TASK GOAL: Your reply should be made up of every line in the records below that holds the string "EAGLE".

(Text-based hardware design files)
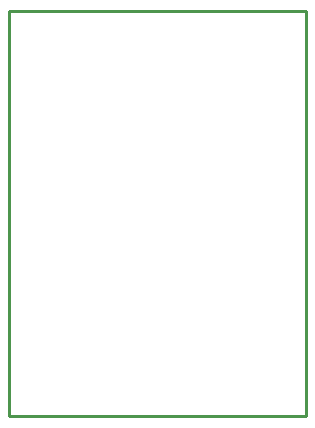
<source format=gko>
G04 EAGLE Gerber X2 export*
%TF.Part,Single*%
%TF.FileFunction,Profile,NP*%
%TF.FilePolarity,Positive*%
%TF.GenerationSoftware,Autodesk,EAGLE,9.0.0*%
%TF.CreationDate,2018-06-07T14:32:50Z*%
G75*
%MOMM*%
%FSLAX34Y34*%
%LPD*%
%AMOC8*
5,1,8,0,0,1.08239X$1,22.5*%
G01*
%ADD10C,0.254000*%


D10*
X0Y0D02*
X251460Y0D01*
X251460Y342900D01*
X0Y342900D01*
X0Y0D01*
M02*

</source>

SOLUTION FOR THIS PROBLEM:
G04 EAGLE Gerber X2 export*
%TF.GenerationSoftware,Autodesk,EAGLE,9.0.0*%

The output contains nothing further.